Have you seen evidence that PR is NOT embracing content marketing? In fact, I call myself a content marketer; are others not migrating to the new opportunities that social media breeds for the profession?

 

Maybe as a solopreneur, it's easier to be nimble and adopt and adapt very quickly. E.G. -- yesterday, I made my first landing page and wrote the actual content oriented to that call to action. Pretty exciting and I'm jazzed to put digital marketing into my mix.

 

Are most PR peeps doing such things? I hope so.

bowhite
bowhite

@Soulati | Hybrid PR I have to say, there are still PR people out there who think it's all about getting media hits. But the issue is, the clients think that too! I have spent a long time trying to educate clients, and I have only seen them really get on board in the past 12-18 months. I work mainly in professional and financial services, and they seem a lot more conservative and slow to change, compared to the more consumer-focused companies.

ginidietrich
ginidietrich

 @Soulati | B2B Social Media Marketing I see evidence every day that PR is NOT embracing content marketing. Look at your own inbox. How often are you pitched by PR pros who have NO idea who you are or what you write about? The big agencies have digital groups, but they represent less than 10% of total employees...and most are doing things such as SEO, social media, events, and crisis. One of my favorite questions to ask people working in these groups is what they do every day. It's rare I hear anything about content marketing or blogging.

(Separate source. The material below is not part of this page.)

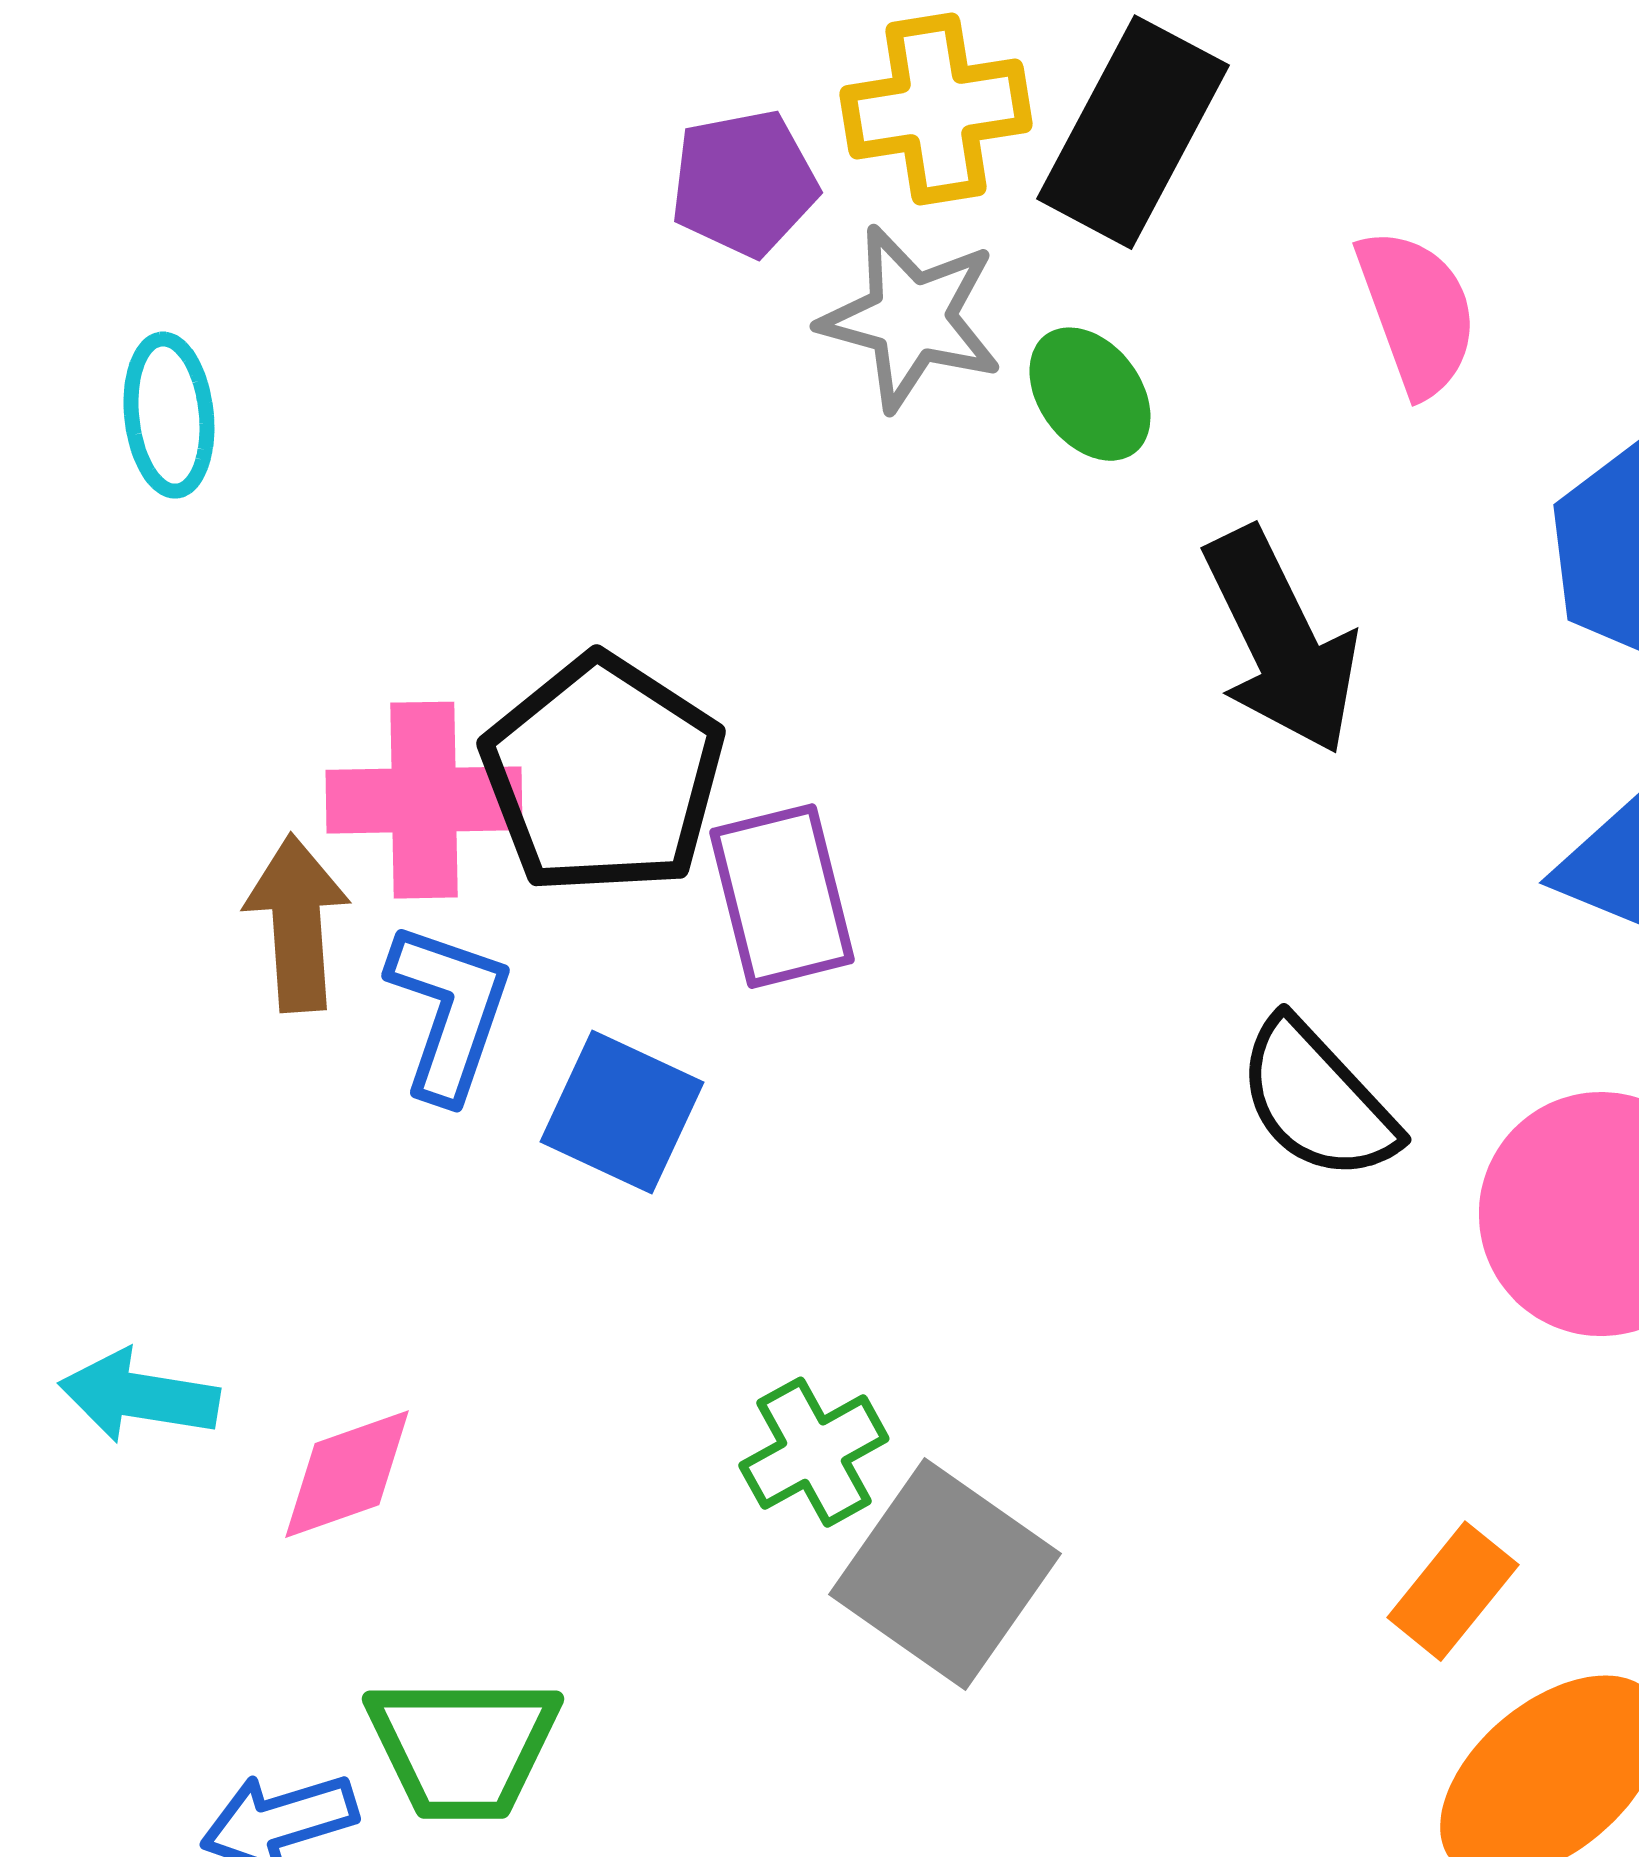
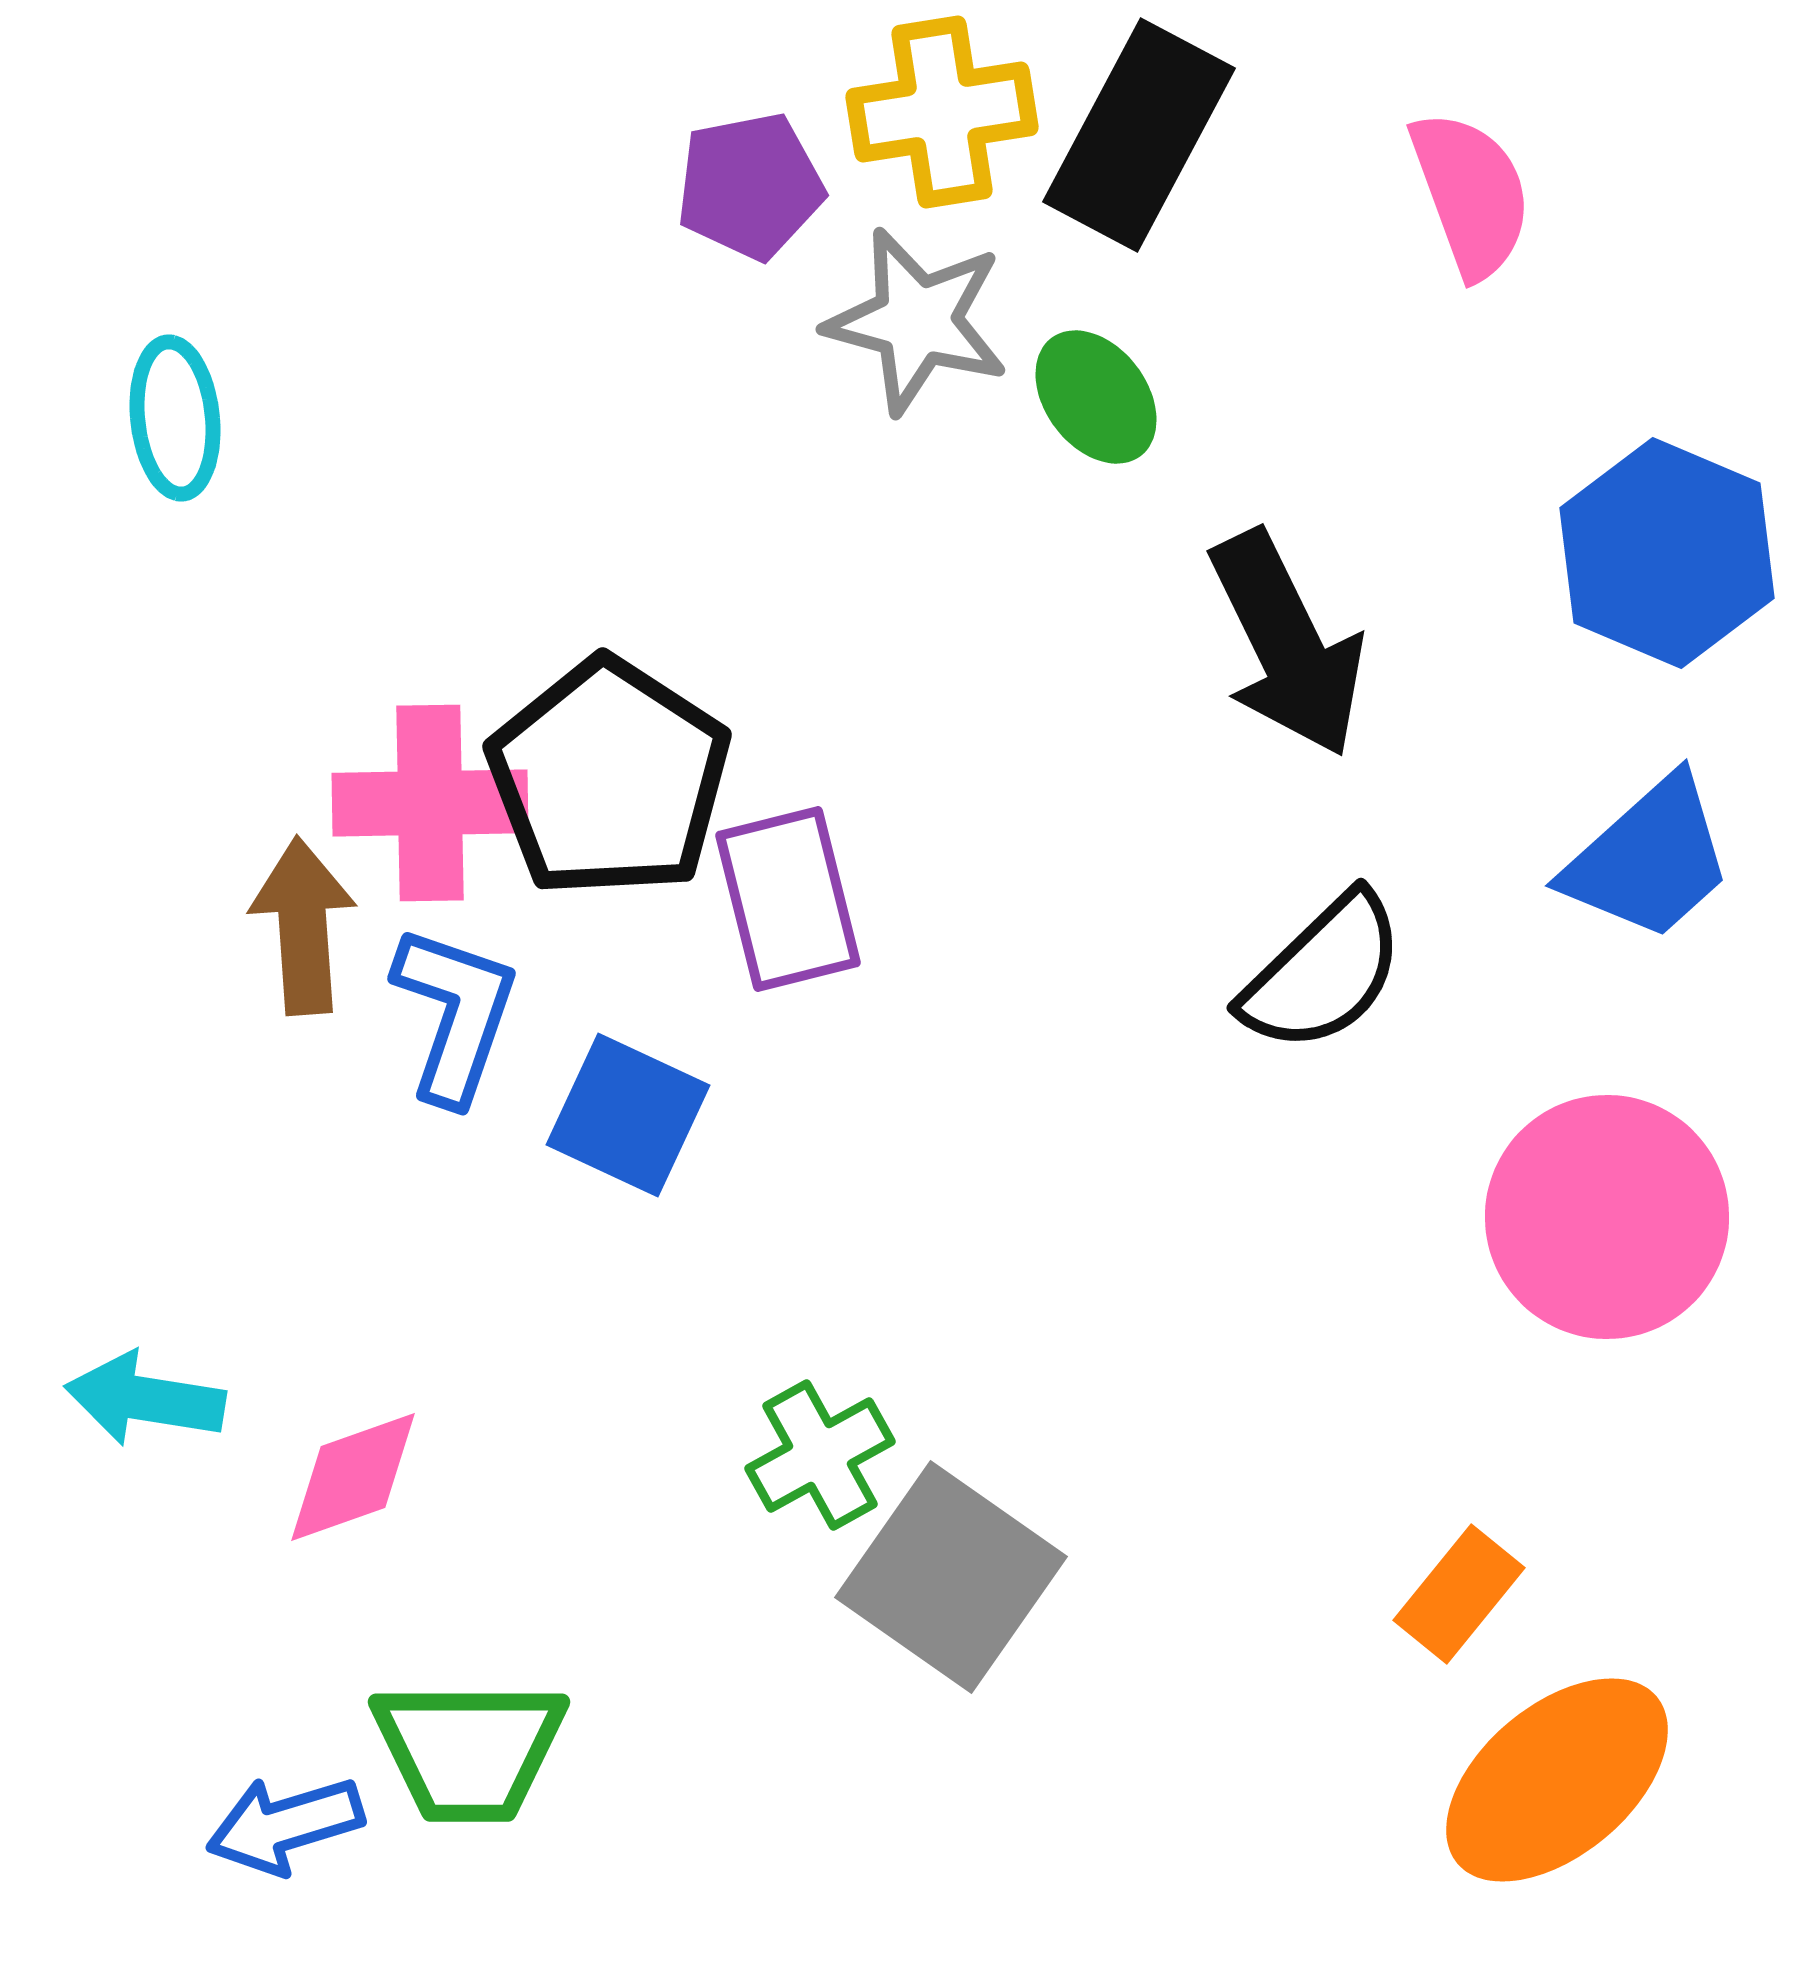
pink semicircle: (1417, 312) -> (1471, 194), moved
black semicircle: (1317, 1100) -> (1323, 973), moved, turned -91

Latest blog post: The Three Things, Edition 18

Frank_Strong
Frank_Strong moderator

 @Soulati | B2B Social Media Marketing Yes, I think its the same old cycle we saw several years ago with SEO, and later social. You are ahead of the game, and you are out there blogging and chatting and generally staying on top of things. Separately, there's another purpose for this point:  making the case for the rest of the marketing shop to understand what's at stake for the overall organization from a PR perspective in a content marketing context.